Fear is defined as an unpleasant, often strong emotion, of anticipation or awareness of danger, according to the online dictionary.
When stocks experience increased losses for a continual period, the overall market can become more fearful of supporting further losses.
Low-risk and low-return securities
In a bid to curtail their losses, shareholders hurriedly move out of the equity (stock) markets in search of less chancy buys. Cash invested into money market securities, stable value funds and principal-protected funds – all which are low-risk and low-return securities.
So basically, investors and financiers threw their long term plans out the window because they got scared; the dread of more and continuous losses was too much to bear.
Of course, losing a huge segment of your equity portfolio’s worth is a tough pill to swallow, but even more difficult to digest is the notion that the new instruments that initially received the inflows have very little chance of ever rebuilding that wealth.
Getting rid of your investment plan
Just as getting rid of your investment plan to jump on the latest get-rich-quick investment can cause a huge rift in your portfolio, so too can getting swept up in the established fear of the overall market by switching to low-risk, low-return investments.
But of course, all this is just easier said than done. There’s a very thin line between controlling your emotions and being just plain obstinate. Bear in mind also to re-evaluate your investment strategy and agree to yourself to be flexible to a point, and remain balanced when making decisions to change your plan of action.
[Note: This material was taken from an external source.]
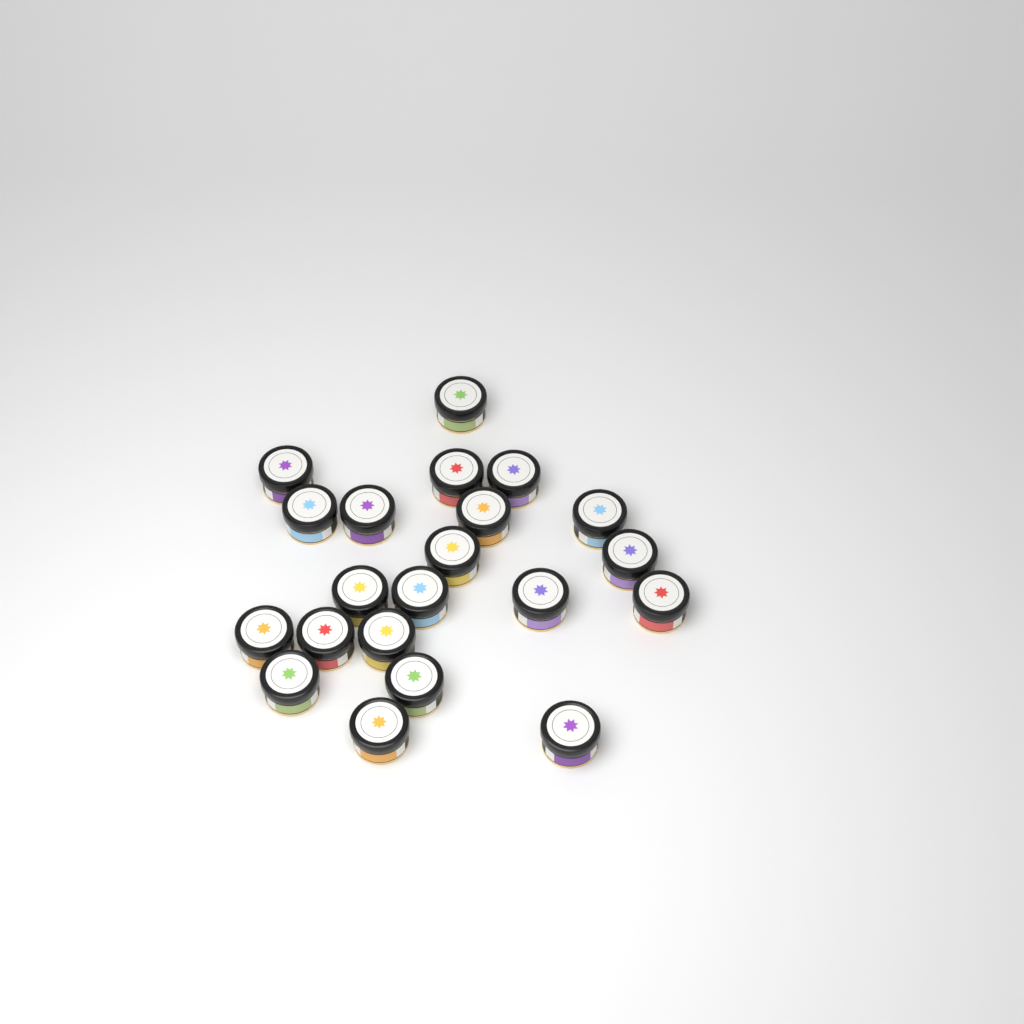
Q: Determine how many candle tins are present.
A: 21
Whichever emotion is widespread in the existing market, it is essential to stick to the necessary essentials of investing in order to survive. It is important that you set up an appropriate asset allocation mix that is devoid of emotion.
Opposed to high-risk investing
If you are opposed to high-risk investing, you might be more vulnerable to a fear-dominated market. Therefore, your partaking in equity securities should be lesser than investors who are more tolerant of risk.
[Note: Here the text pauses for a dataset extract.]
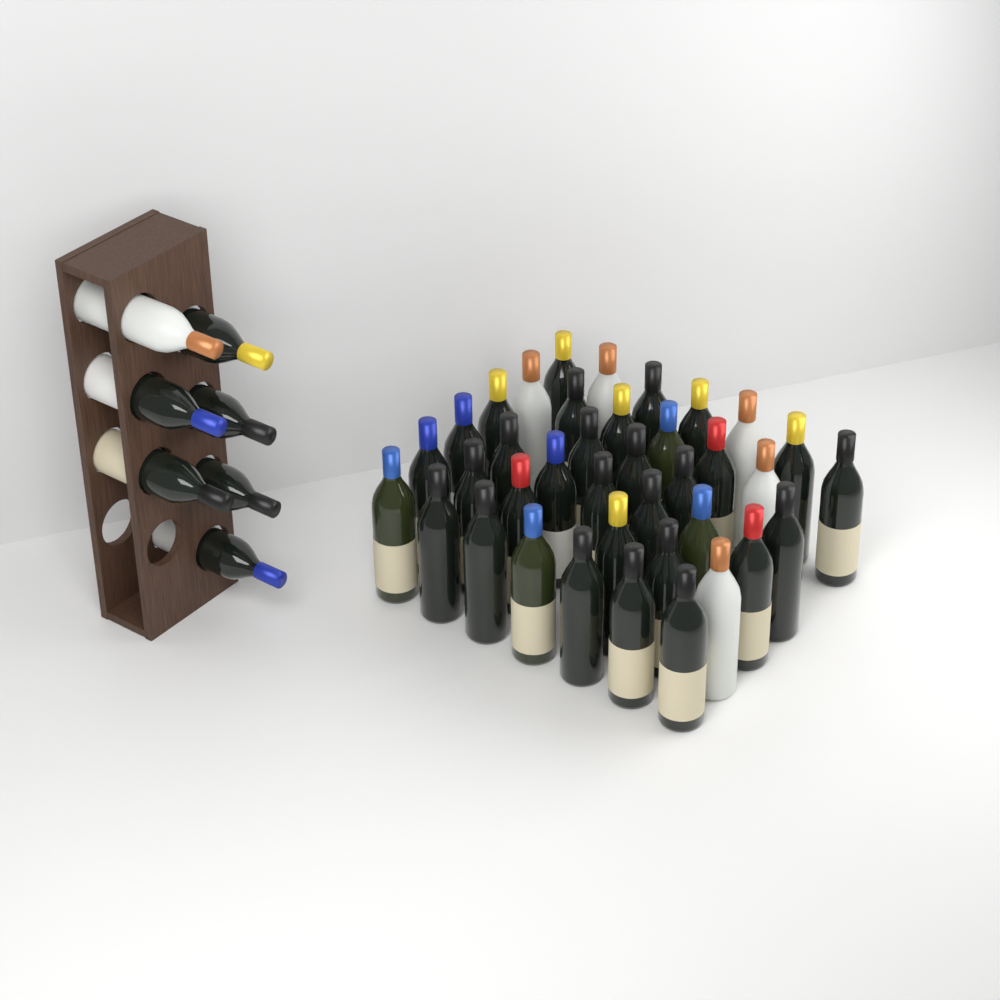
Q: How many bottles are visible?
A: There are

The bottom line is that you are in charge of your portfolio. You are accountable for the judgments you make as well as the increases and decreases you experience.
Sticking to a strong investment strategy involves keeping your emotions, not blindly going after the current market sentiment, and staying within your investing comfort zone. This is a balancing act and required skill that can be practiced only over time.
Having faith, plus making smart investments is the only way to have a career in the stock market or make a gain from it.